Banza Mac And Cheese: 18g
Sometimes, cooking from scratch isn’t *quite* in the cards. No pressure. Banza chickpea pasta provides a solid dose of protein (far more than your traditional types of pasta, which usually clock in around 7 grams).
Protein-Focused Snack Ideas
A Nutrition Bar: 10g
Not all protein bars are created equal—but Protein One bars pack 10 grams of protein, 90 calories, and 1 gram of sugar. Plus, they’re easy enough to store in your desk drawer to pull out any time a craving hits.
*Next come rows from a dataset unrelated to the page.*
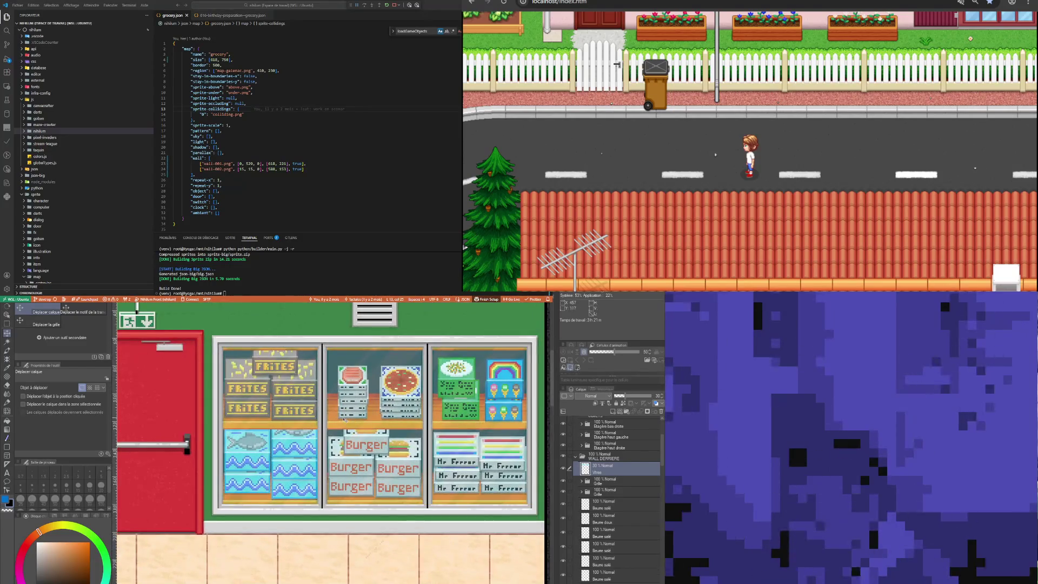
scroll(425, 308, "up", 1)
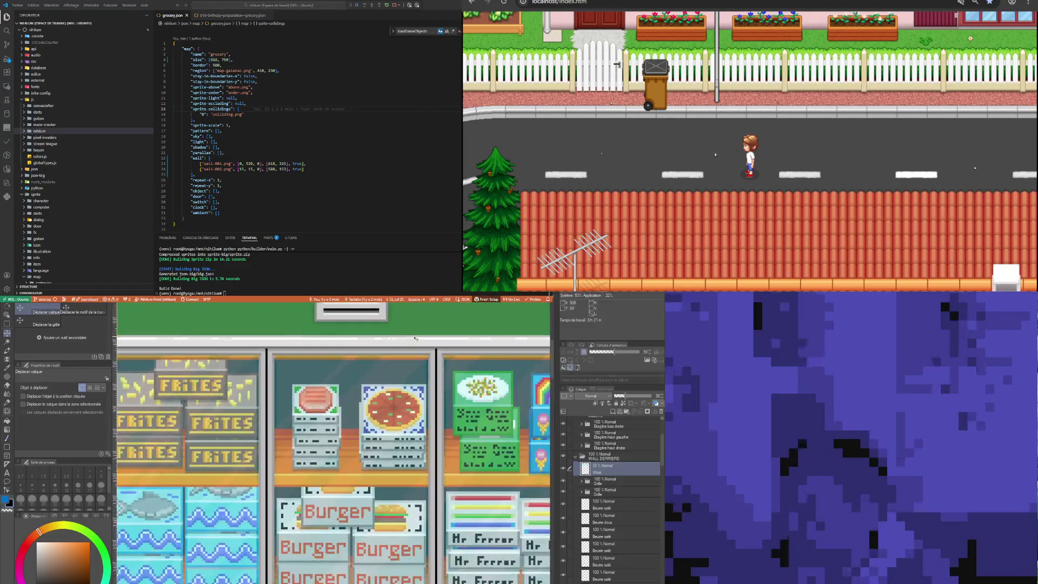
scroll(419, 346, "up", 1)
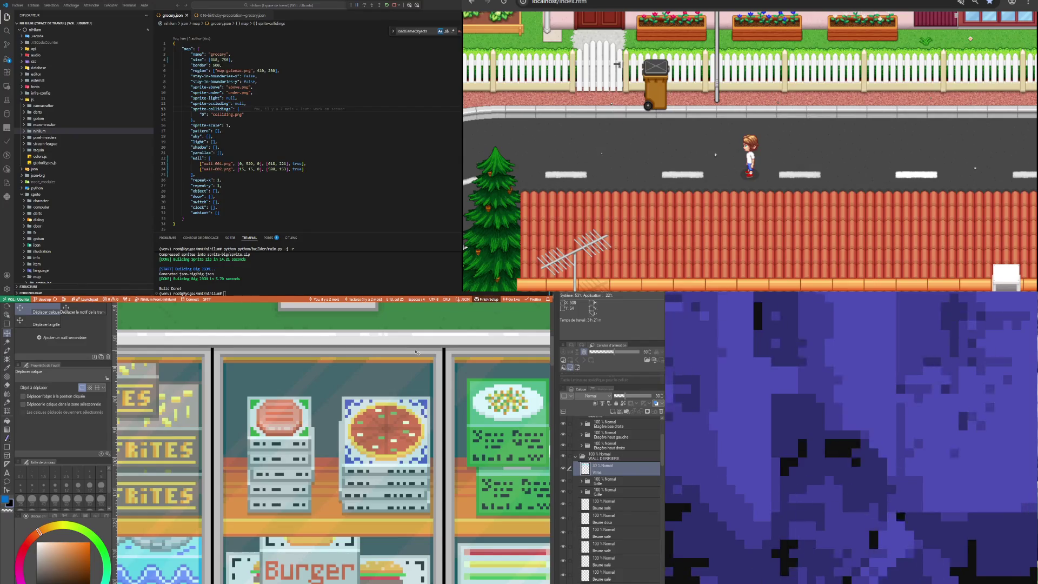
scroll(343, 439, "down", 2)
scroll(342, 439, "down", 2)
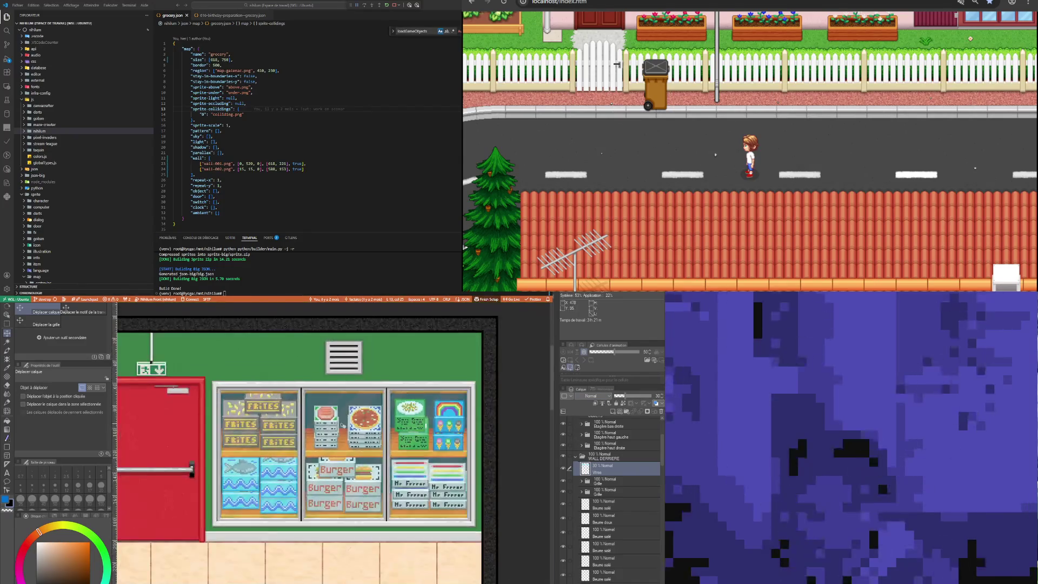
scroll(342, 440, "down", 2)
scroll(342, 440, "down", 1)
key("ctrl+plus")
key("ctrl+plus")
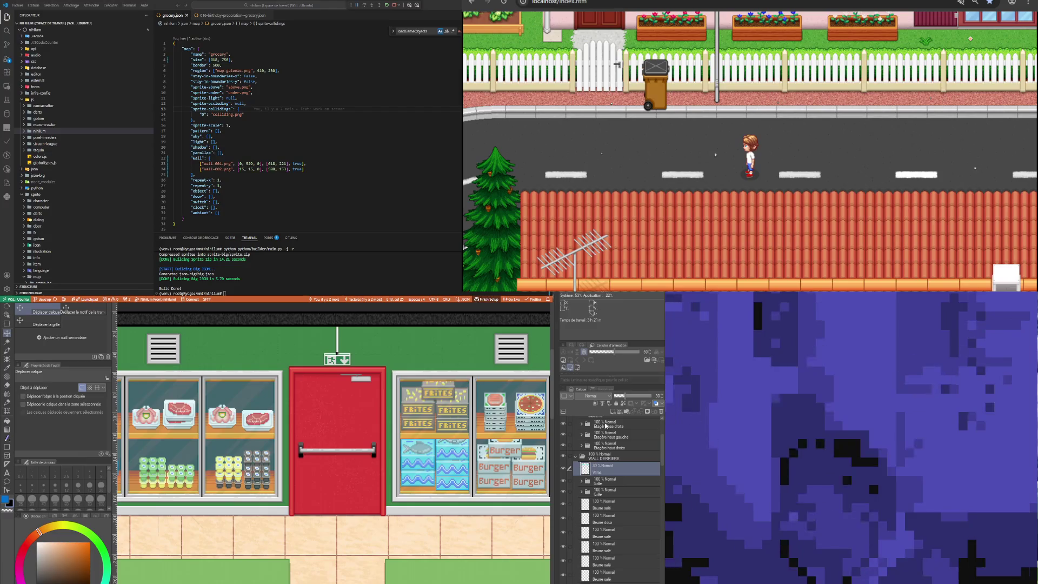
Switch the Vitres glass layer's blend mode to Screen
left_click(591, 396)
left_click(594, 453)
Plant-based protein, like the kind found in pistachios, provides more bang for your calorie buck, says Caspero. “Nearly 90 percent of the fats found in pistachios are the better-for-you mono- and polyunsaturated types. Plus, they’re a good source of protein and fiber for a trio that helps keep you fuller longer, compared to just protein.”
Cottage Cheese: 25g
Kimball favors protein-rich cottage cheese as a nighttime snack—especially for those who find themselves hungry before bed. Rich in a slow-digesting protein called casein, it’ll do away with hunger pangs the healthy way, keeping you full throughout the night.